Professional bowling returns to Lowcountry

bowling-lowcJody Vermilyea remembers the last time bowling in the Lowcountry truly hit the big time. He was a 13-year-old in the crowd in 1988 when ESPN came to town to broadcast the Ladies Pro Bowlers Tour Carolina Classic live from Main Street Lanes on Hilton Head Island.

“It was so exciting to see a game I loved getting that kind of excitement in my own backyard,” Vermilyea said.

Now, for the first time in more than 25 years, the area will once again host a pro bowling event, thanks to the efforts of Vermilyea and others.

The Pro Bowlers Association’s Southern regional tour is coming to Bluffton on April 10-12 for the new Carolina Classic at Station 300. Vermilyea is hoping to draw some of the game’s best bowlers for the newest stop on the Southern region tour.

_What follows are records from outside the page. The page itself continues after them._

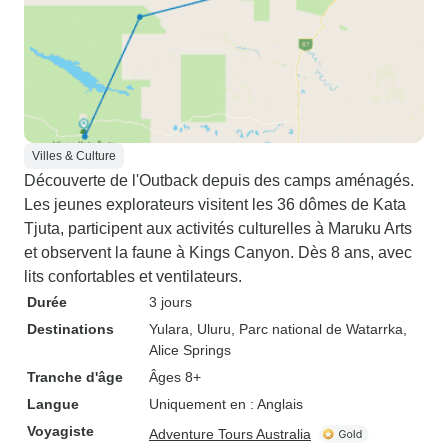
Villes & Culture
Découverte de l'Outback depuis des camps aménagés.
Les jeunes explorateurs visitent les 36 dômes de Kata
Tjuta, participent aux activités culturelles à Maruku Arts
et observent la faune à Kings Canyon. Dès 8 ans, avec
lits confortables et ventilateurs.
Durée
3 jours
Destinations
Yulara
, Uluru
, Parc national de Watarrka
,
Alice Springs
Tranche d'âge
Âges 8+
Langue
Uniquement en : Anglais
Voyagiste
Adventure Tours Australia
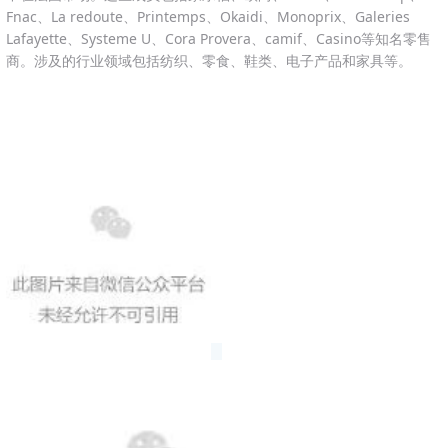
Fnac、La redoute、Printemps、Okaidi、Monoprix、Galeries
Lafayette、Systeme U、Cora Provera、camif、Casino等知名零售
商。涉及的行业领域包括纺织、零食、鞋类、电子产品和家具等。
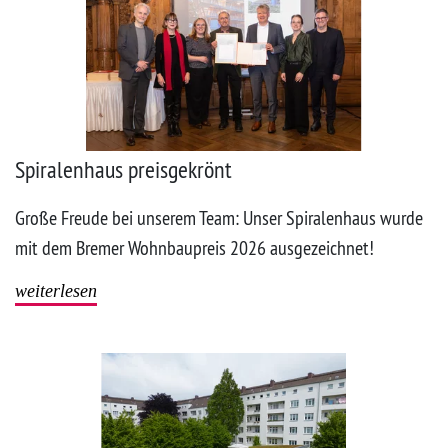
Spiralenhaus preisgekrönt
Große Freude bei unserem Team: Unser Spiralenhaus wurde
mit dem Bremer Wohnbaupreis 2026 ausgezeichnet!
weiterlesen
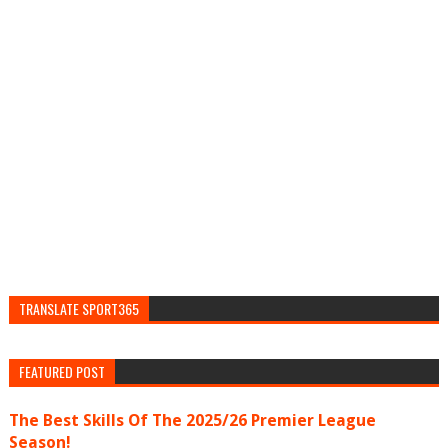
TRANSLATE SPORT365
FEATURED POST
The Best Skills Of The 2025/26 Premier League
Season!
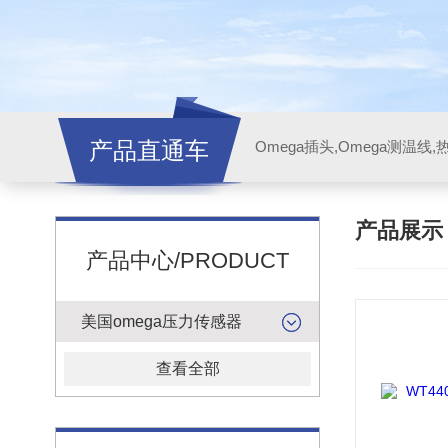
产品直通车
产品展
产品中心/PRODUCT
美国omega压力传感器
查看全部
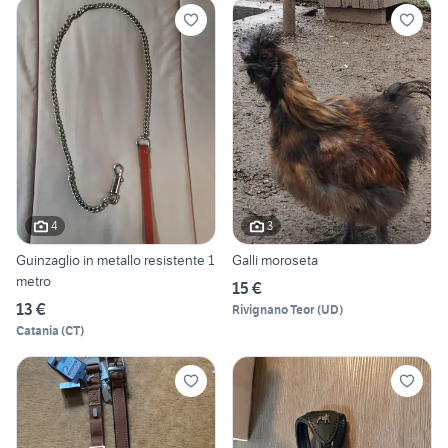
4
3
Guinzaglio in metallo resistente 1
Galli moroseta
metro
15 €
13 €
Rivignano Teor
(
UD
)
Catania
(
CT
)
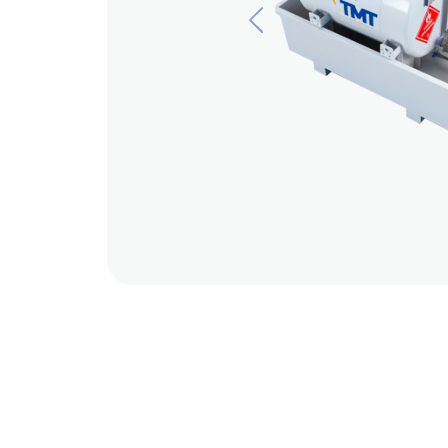
Previous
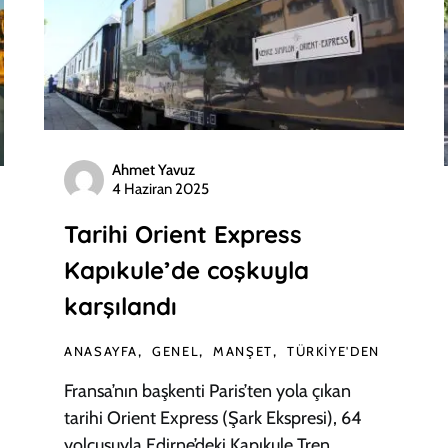
Ahmet Yavuz
4 Haziran 2025
Tarihi Orient Express
Kapıkule’de coşkuyla
karşılandı
ANASAYFA
GENEL
MANŞET
TÜRKIYE'DEN
Fransa’nın başkenti Paris’ten yola çıkan
tarihi Orient Express (Şark Ekspresi), 64
yolcusuyla Edirne’deki Kapıkule Tren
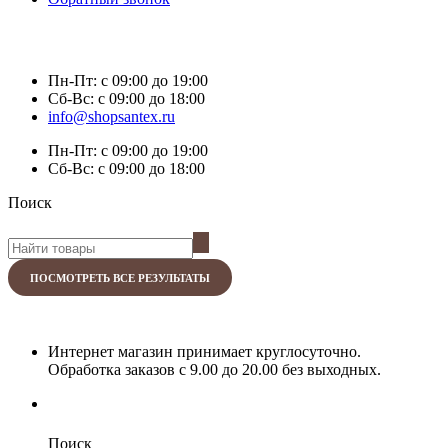
Пн-Пт:
с 09:00 до 19:00
Сб-Вс:
с 09:00 до 18:00
info@shopsantex.ru
Пн-Пт:
с 09:00 до 19:00
Сб-Вс:
с 09:00 до 18:00
Поиск
ПОСМОТРЕТЬ ВСЕ РЕЗУЛЬТАТЫ
Интернет магазин принимает круглосуточно.
Обработка заказов с 9.00 до 20.00 без выходных.
Поиск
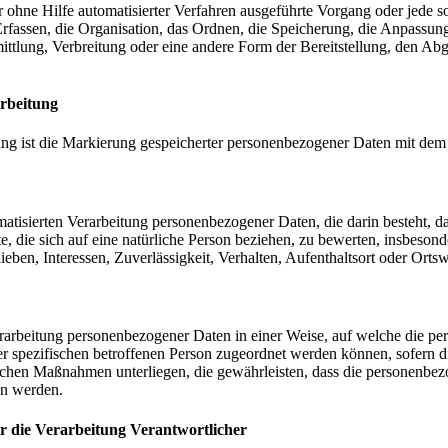
der ohne Hilfe automatisierter Verfahren ausgeführte Vorgang oder je
rfassen, die Organisation, das Ordnen, die Speicherung, die Anpassu
ttlung, Verbreitung oder eine andere Form der Bereitstellung, den Ab
rbeitung
ng ist die Markierung gespeicherter personenbezogener Daten mit dem Z
utomatisierten Verarbeitung personenbezogener Daten, die darin besteh
, die sich auf eine natürliche Person beziehen, zu bewerten, insbesond
ieben, Interessen, Zuverlässigkeit, Verhalten, Aufenthaltsort oder Orts
rarbeitung personenbezogener Daten in einer Weise, auf welche die p
er spezifischen betroffenen Person zugeordnet werden können, sofern 
chen Maßnahmen unterliegen, die gewährleisten, dass die personenbezoge
en werden.
ür die Verarbeitung Verantwortlicher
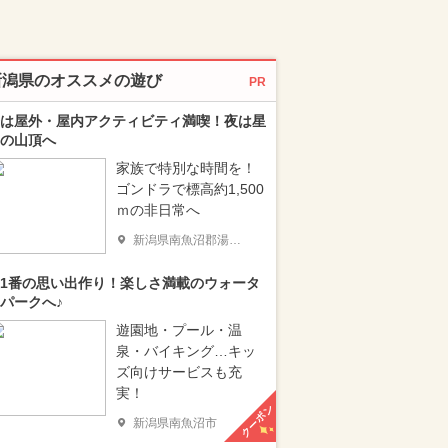
新潟県のオススメの遊び
PR
は屋外・屋内アクティビティ満喫！夜は星
の山頂へ
家族で特別な時間を！
ゴンドラで標高約1,500
ｍの非日常へ
新潟県南魚沼郡湯沢町
1番の思い出作り！楽しさ満載のウォータ
パークへ♪
遊園地・プール・温
泉・バイキング…キッ
ズ向けサービスも充
実！
クーポン
新潟県南魚沼市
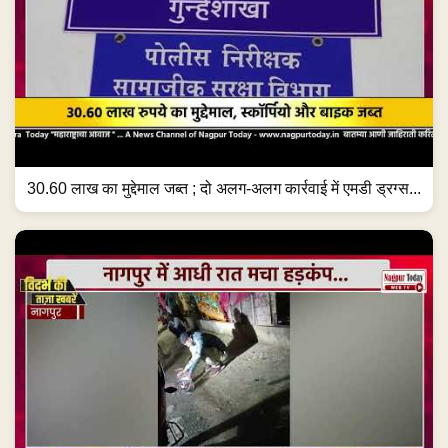
30.60 लाख का मुद्देमाल जब्त ; दो अलग-अलग कार्रवाई में एमडी ड्रग्स...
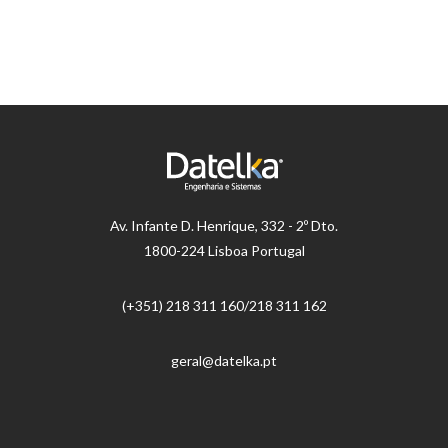
Av.
Infante D. Henrique, 332 - 2º Dto.
1800-224 Lisboa Portugal
(+351) 218 ​​311 160/218 311 162
geral@datelka.pt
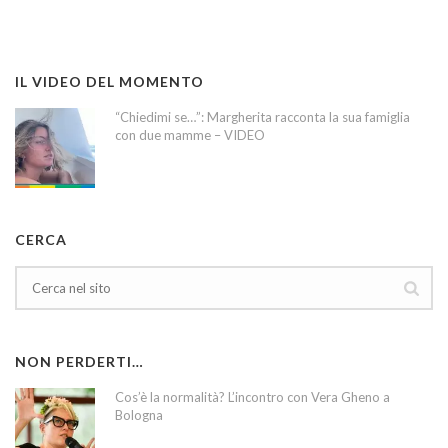
IL VIDEO DEL MOMENTO
“Chiedimi se…”: Margherita racconta la sua famiglia
con due mamme – VIDEO
CERCA
NON PERDERTI…
Cos’è la normalità? L’incontro con Vera Gheno a
Bologna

“We’re excited. It’s been something we’ve all wanted to make happen for a while, and now we have a chance to show off the region to the tour and truly build a signature event,” he said.

Vermilyea, an avid bowler and PBA tour cardholder who has taught a bowling class at the University of South Carolina Beaufort for the past three years, took over as manager of Station 300 in 2013. He said one of his first thoughts was to reach out to the PBA, and with the support of the center’s managing partners Gary and Linda Trimm, he put the plan in motion.

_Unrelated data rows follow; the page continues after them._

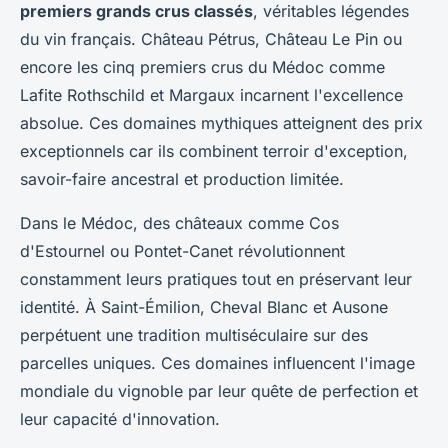
premiers grands crus classés
, véritables légendes
du vin français. Château Pétrus, Château Le Pin ou
encore les cinq premiers crus du Médoc comme
Lafite Rothschild et Margaux incarnent l'excellence
absolue. Ces domaines mythiques atteignent des prix
exceptionnels car ils combinent terroir d'exception,
savoir-faire ancestral et production limitée.
Dans le Médoc, des châteaux comme Cos
d'Estournel ou Pontet-Canet révolutionnent
constamment leurs pratiques tout en préservant leur
identité. À Saint-Émilion, Cheval Blanc et Ausone
perpétuent une tradition multiséculaire sur des
parcelles uniques. Ces domaines influencent l'image
mondiale du vignoble par leur quête de perfection et
leur capacité d'innovation.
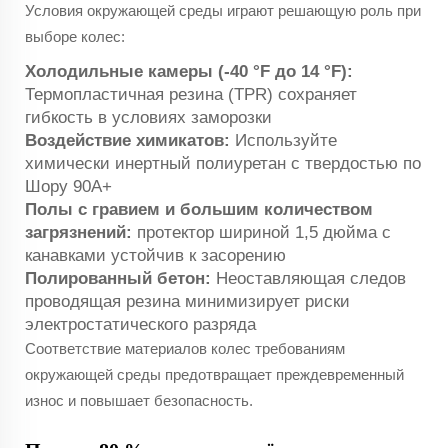
Условия окружающей среды играют решающую роль при
выборе колес:
Холодильные камеры (-40 °F до 14 °F):
Термопластичная резина (TPR) сохраняет
гибкость в условиях заморозки
Воздействие химикатов:
Используйте
химически инертный полиуретан с твердостью по
Шору 90A+
Полы с гравием и большим количеством
загрязнений:
протектор шириной 1,5 дюйма с
канавками устойчив к засорению
Полированный бетон:
Неоставляющая следов
проводящая резина минимизирует риски
электростатического разряда
Соответствие материалов колес требованиям
окружающей среды предотвращает преждевременный
износ и повышает безопасность.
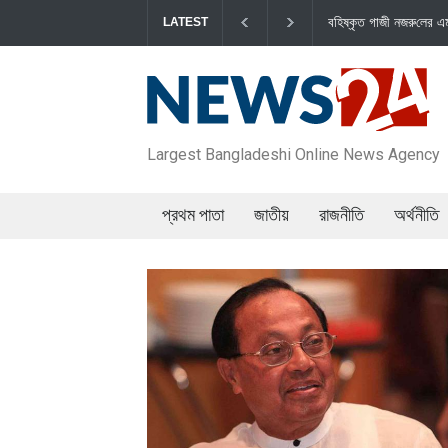
বহিষ্কৃত গাজী নজরু‌লের এম‌পি পদ বা‌তি‌লে স্পিকার-ইসিকে জামায়া‌তের
LATEST
Largest Bangladeshi Online News Agency
প্রথম পাতা
জাতীয়
রাজনীতি
অর্থনীতি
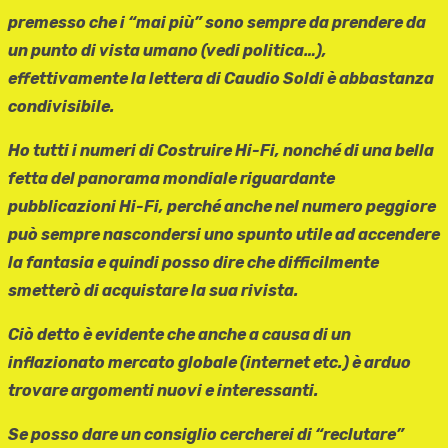
premesso che i “mai più” sono sempre da prendere da
un punto di vista umano (vedi politica…),
effettivamente la lettera di Caudio Soldi è abbastanza
condivisibile.
Ho tutti i numeri di Costruire Hi-Fi, nonché di una bella
fetta del panorama mondiale riguardante
pubblicazioni Hi-Fi, perché anche nel numero peggiore
può sempre nascondersi uno spunto utile ad accendere
la fantasia e quindi posso dire che difficilmente
smetterò di acquistare la sua rivista.
Ciò detto è evidente che anche a causa di un
inflazionato mercato globale (internet etc.) è arduo
trovare argomenti nuovi e interessanti.
Se posso dare un consiglio cercherei di “reclutare”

That idea became more of a reality once he began talking with Bluffton resident Bill Ursillo, a Station 300 league member and PBA Southern region bowler.

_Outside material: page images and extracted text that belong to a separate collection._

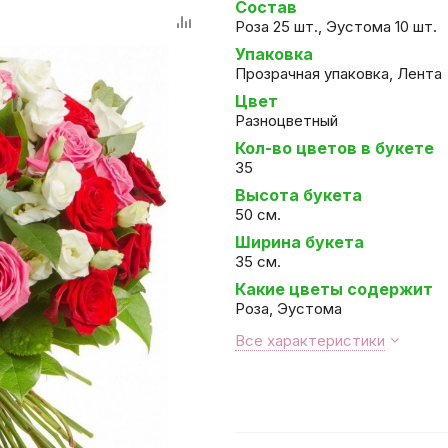
Состав
Роза 25 шт., Эустома 10 шт.
Упаковка
Прозрачная упаковка, Лента
Цвет
Разноцветный
Кол-во цветов в букете
35
Высота букета
50 см.
Ширина букета
35 см.
Какие цветы содержит
Роза, Эустома
Все характеристики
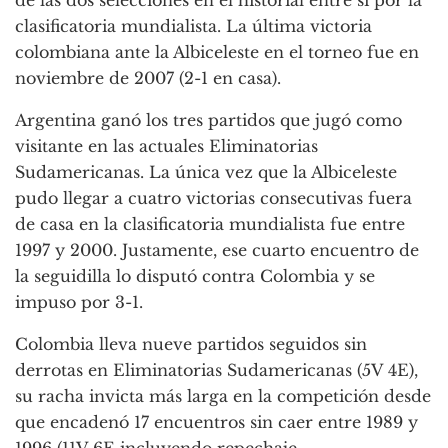
clasificatoria mundialista. La última victoria
colombiana ante la Albiceleste en el torneo fue en
noviembre de 2007 (2-1 en casa).
Argentina ganó los tres partidos que jugó como
visitante en las actuales Eliminatorias
Sudamericanas. La única vez que la Albiceleste
pudo llegar a cuatro victorias consecutivas fuera
de casa en la clasificatoria mundialista fue entre
1997 y 2000. Justamente, ese cuarto encuentro de
la seguidilla lo disputó contra Colombia y se
impuso por 3-1.
Colombia lleva nueve partidos seguidos sin
derrotas en Eliminatorias Sudamericanas (5V 4E),
su racha invicta más larga en la competición desde
que encadenó 17 encuentros sin caer entre 1989 y
1996 (11V 6E incluyendo repechaje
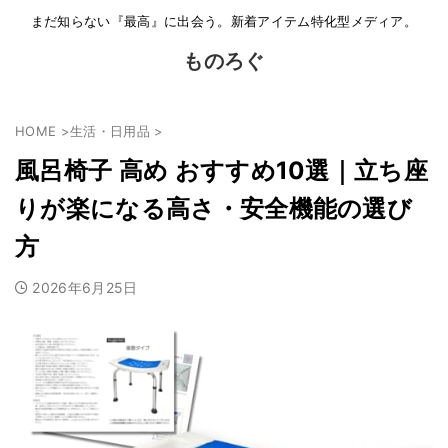
まだ知らない『最高』に出会う。新着アイテム特化型メディア。
ものろぐ
HOME
>
生活・日用品
>
風呂椅子 高め おすすめ10選｜立ち座
りが楽になる高さ・安全機能の選び
方
2026年6月25日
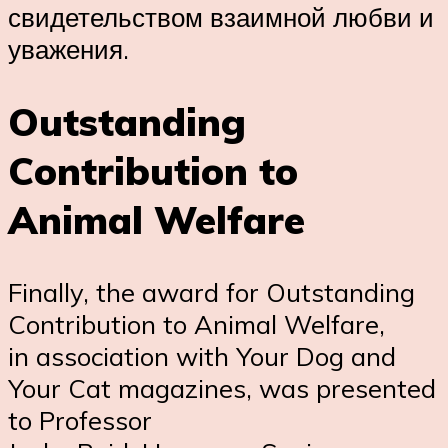
свидетельством взаимной любви и
уважения.
Outstanding
Contribution to
Animal Welfare
Finally, the award for Outstanding
Contribution to Animal Welfare,
in association with Your Dog and
Your Cat magazines, was presented
to Professor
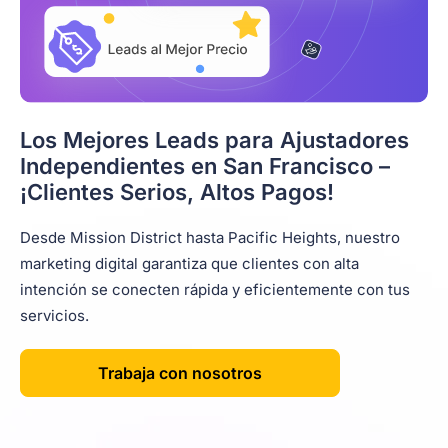
Los Mejores Leads para Ajustadores
Independientes en San Francisco –
¡Clientes Serios, Altos Pagos!
Desde Mission District hasta Pacific Heights, nuestro
marketing digital garantiza que clientes con alta
intención se conecten rápida y eficientemente con tus
servicios.
Trabaja con nosotros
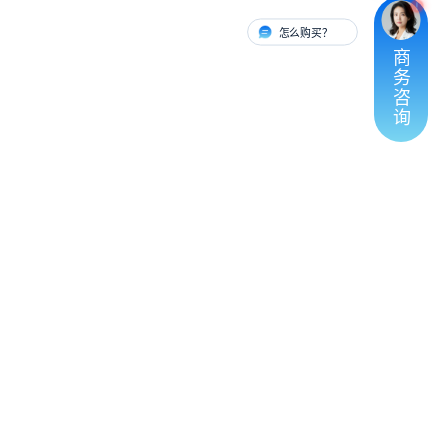
怎么购买？
有人对接
商
务
咨
询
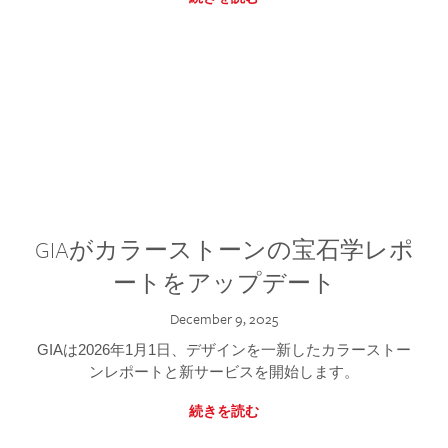
GIAがカラーストーンの宝石学レポ
ートをアップデート
December 9, 2025
GIAは2026年1月1日、デザインを一新したカラーストー
ンレポートと新サービスを開始します。
続きを読む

Ursillo connected him with Sam Zurich, the PBA’s Southern regional director. As it turns out, the tour was looking for new venues and early this year, Station 300 got the call.

“We’ve had a couple Southern region regulars come in who have given us high marks, and I hope that word spreads well,” Vermilyea said. “I can’t thank Bill enough. He got this moving in the right direction. Now we’re going to bring it home and put on a great show.”

Ursillo said Station 300’s lanes are beautifully maintained and that the center ranks near the top of the tour stops where he’s bowled.

“Up until now, I’ve had to drive four hours one way or the other to compete, so this is a beautiful thing,” Ursillo said. “The reality is, these lanes rank right up there in the top 1 percent of any I’ve bowled on. The restaurant is great, the facility is so clean. I can’t wait to show it off to the rest of the tour.”

It’s a shot in the arm for a sport that has fallen on hard times locally as of late. Four of the region’s lanes have closed within the past three years, as Victory Lanes in Savannah, Triangle Lanes in Charleston, Ribaut Lanes in Beaufort and even Main Street Lanes have shuttered. (Ribaut was re-opened in early 2014 by the Love House Ministries as the Community Bowling Center).

Station 300 has a thriving league base with more than 500 bowlers and a growing youth league, and Vermilyea sees the event as a means to further showcase bowling to the region.

“This is a great beginning, a way to get some folks in here who may have never witnessed the excitement of bowling,” he said. “We have a top-notch staff here, great food, a lot of fun for the entire family. This is a big-time event for Bluffton and we’re going to put on a big, loud show.”

PBA officials have been impressed with what they’ve seen. Even before hosting its first event, Station 300 was awarded with a second event, a PBA 50-and-older regional event to be held May 8-10.

“We’re thrilled. It’s a lot of work, but I think it’s a testament to how we’ve organized here and we can’t wait to pull off the events,” Vermilyea said.

The center’s 24 lanes will host up to 96 players. With no national PBA events scheduled for the weekend, Vermilyea is hoping to draw some of the national tour’s regulars to the event.

One of the sport’s legends is a possible entry. Florida resident Walter Ray Williams Jr., winner of more than 60 PBA titles and more than $5 million in career earnings, often plays the tour’s regional events, as do many of the Southern-based national tour players.

Players have until 10 days before the event to enter, so the exact lineup is still in flux.

“The beaches, the golf and the region is a huge draw for the bowlers, just as it has always been for pro golfers with The Heritage, so we’re hoping to draw some big names,” Vermilyea said.

Locals can buy tickets to the event at $10 per day and $25 for the three-day event. Fans also have the chance to bowl with the pros during the Pro-Am event on April 10. For $30 a person, bowlers will roll three games, rotating among pros for each game. There will be events at 6 and 8 p.m. The 6 p.m. event will feature a 3-6-9 format (bowlers get a free strike in the third, sixth and ninth frames) to help with scoring. The second event will feature a 9-10 no-tap format, in which knocking down nine pins on the first ball counts as a strike.

The Pro-Am is filling up quickly with just 60 amateur slots per event, according to Vermilyea. For tickets to the Carolina Classic or to participate in the Pro-Am, go to for more details.

“The support from the community has been outstanding so far,” Vermilyea said. “We really hope to build this into an annual event the region can be proud of.”